Accueil  > Années 1950  > N°642 Août 1950  > Page 480 Tous droits réservés

La querelle des tapis de sol

Tapis de sol cousu, tapis de sol indépendant ? Telle est la question qui m'a été posée dernièrement par un lecteur. Question nouvelle ? Oh non ! et je me demande même si mon correspondant n'a pas intentionnellement posé cette question pour raviver la querelle, d'ailleurs bien amicale, qui oppose, depuis l'apparition des tapis de sol cousus, les partisans de ce système et ceux qui préfèrent le tapis de sol indépendant.

Je n'ai pas la prétention de régler la question, et je suis sûr qu'après avoir lu mon article chacun couchera sur ses positions ... et sur son tapis de sol ... cousu ou non !

Mais, puisqu'on a bien voulu me demander mon avis, c'est avec plaisir que je le fais, étant bien entendu que j'exprime mon opinion personnelle, mais que j'admets très bien que l'on soit d'un avis contraire.

À l'apparition des tapis de sol cousus — car ces derniers sont beaucoup plus récents que les autres, — ce fut, de la part des campeuses principalement, un engouement très vif. « Bravo ! dirent-elles, voilà la meilleure solution pour éviter les fourmis et autres petites bêtes ... Quelle impression de confort ! Et puis on est plus sûr, en cas d'orage, de n'avoir pas sa tente inondée ! »

« Bravo ! dirent les campeurs, la tente est bien plus vite montée : on fixe les coins du tapis de sol, on met le mât. Il n'y a plus qu'à fixer les tendeurs, et la tente est prête. Quelle économie de temps ! »

Extraits des données —
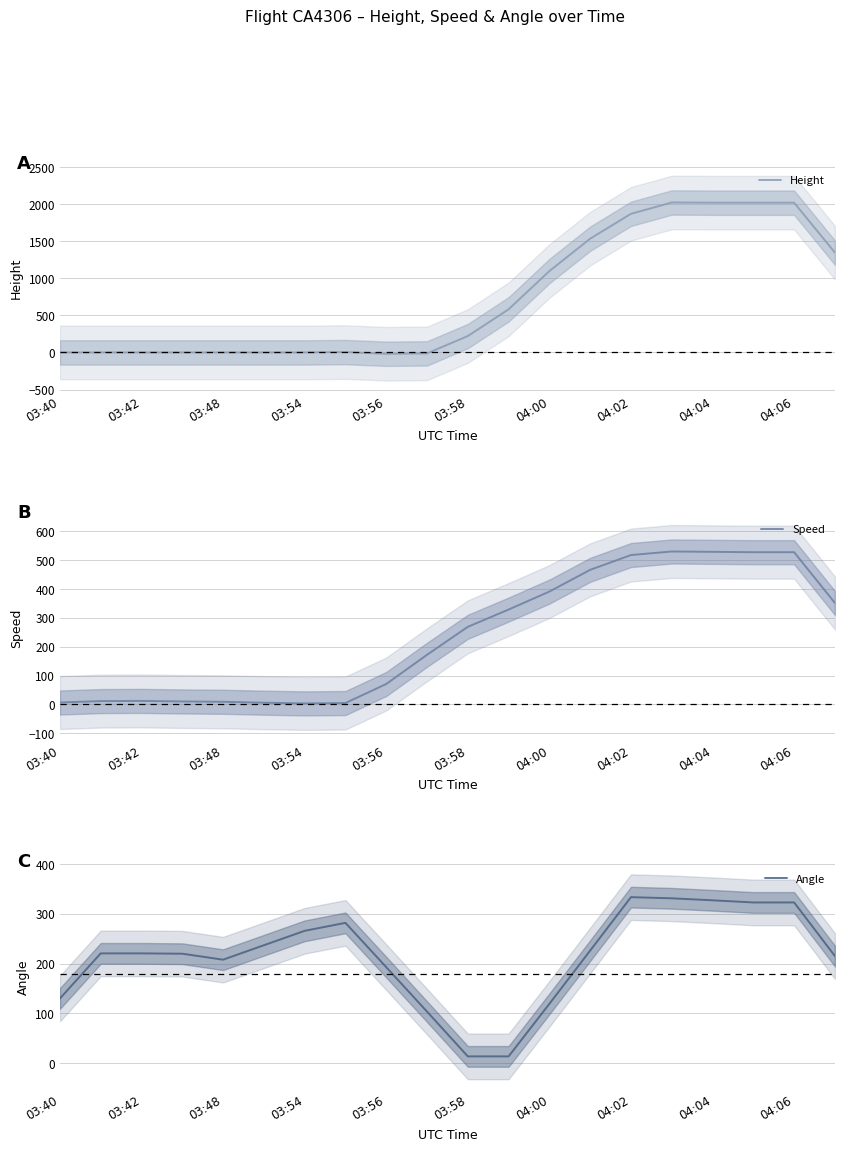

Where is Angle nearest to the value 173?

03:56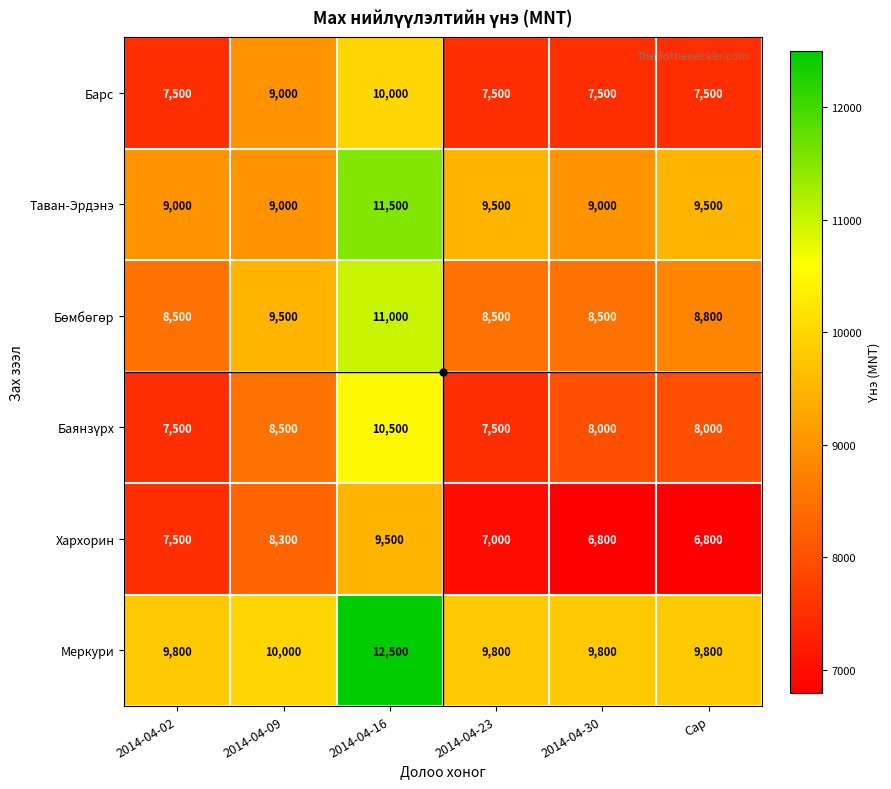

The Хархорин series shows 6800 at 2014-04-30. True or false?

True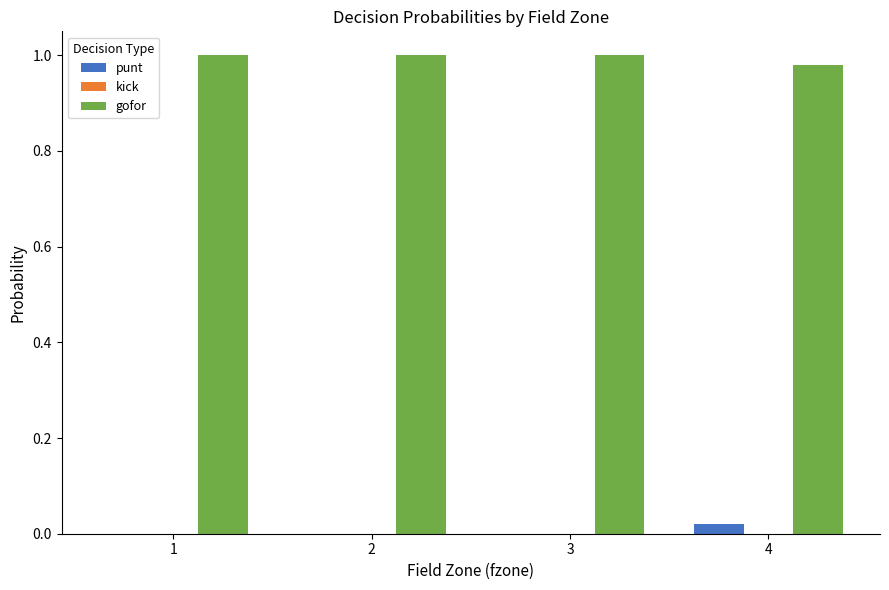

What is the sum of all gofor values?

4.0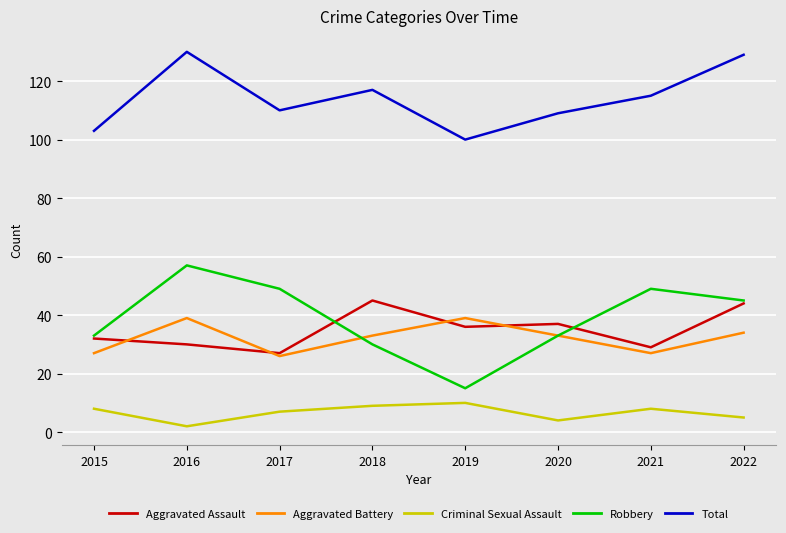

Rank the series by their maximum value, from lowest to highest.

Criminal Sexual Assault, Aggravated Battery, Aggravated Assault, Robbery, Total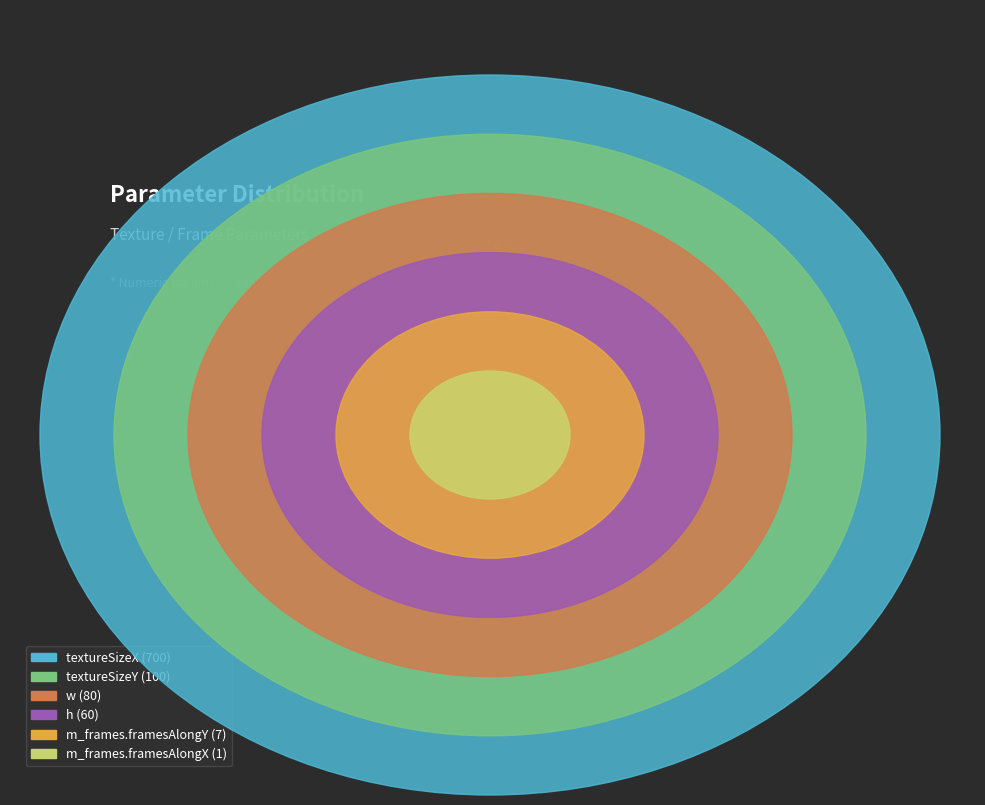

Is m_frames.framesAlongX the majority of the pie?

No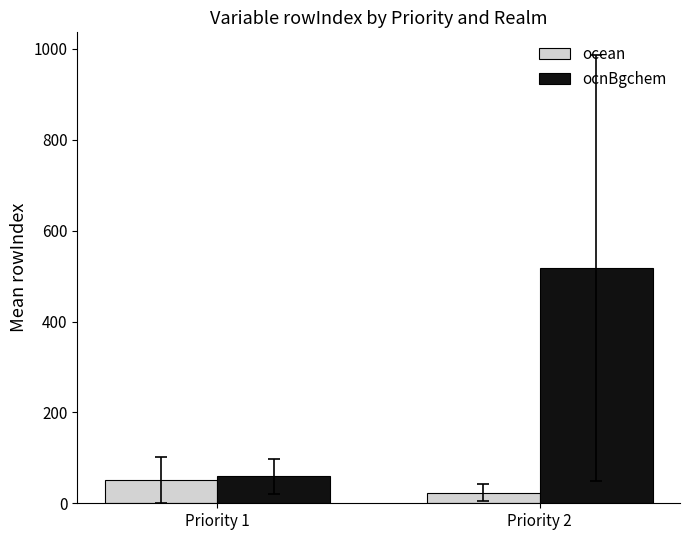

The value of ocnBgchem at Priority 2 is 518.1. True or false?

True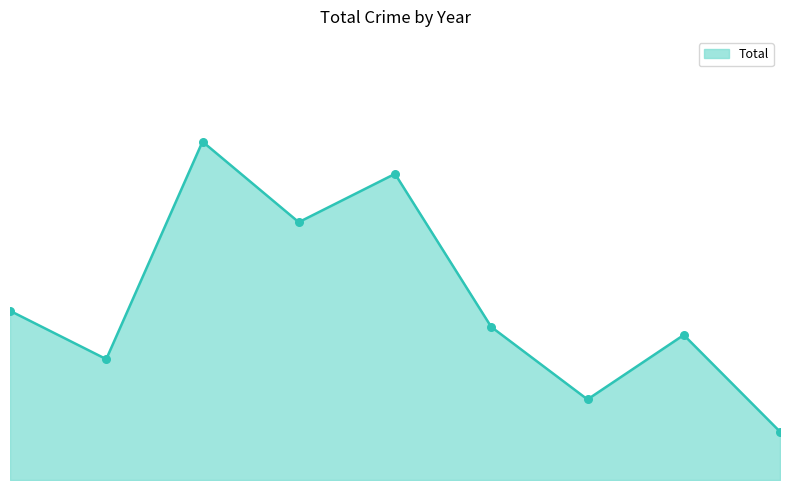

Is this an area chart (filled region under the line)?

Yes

Consigne — Recopiez, s'il vous plaît, le passage de l'article sur les tapis de sol qui s'ouvre sur les mots « Tapis de sol cousu, tapis » et se clôt sur « d'un avis contraire. », en y remplaçant « correspondant » par « interlocuteur ». Appuyez-vous uniquement sur l'article sur les tapis de sol.

Votre réponse —
Tapis de sol cousu, tapis de sol indépendant ? Telle est la question qui m'a été posée dernièrement par un lecteur. Question nouvelle ? Oh non ! et je me demande même si mon interlocuteur n'a pas intentionnellement posé cette question pour raviver la querelle, d'ailleurs bien amicale, qui oppose, depuis l'apparition des tapis de sol cousus, les partisans de ce système et ceux qui préfèrent le tapis de sol indépendant.

Je n'ai pas la prétention de régler la question, et je suis sûr qu'après avoir lu mon article chacun couchera sur ses positions ... et sur son tapis de sol ... cousu ou non !

Mais, puisqu'on a bien voulu me demander mon avis, c'est avec plaisir que je le fais, étant bien entendu que j'exprime mon opinion personnelle, mais que j'admets très bien que l'on soit d'un avis contraire.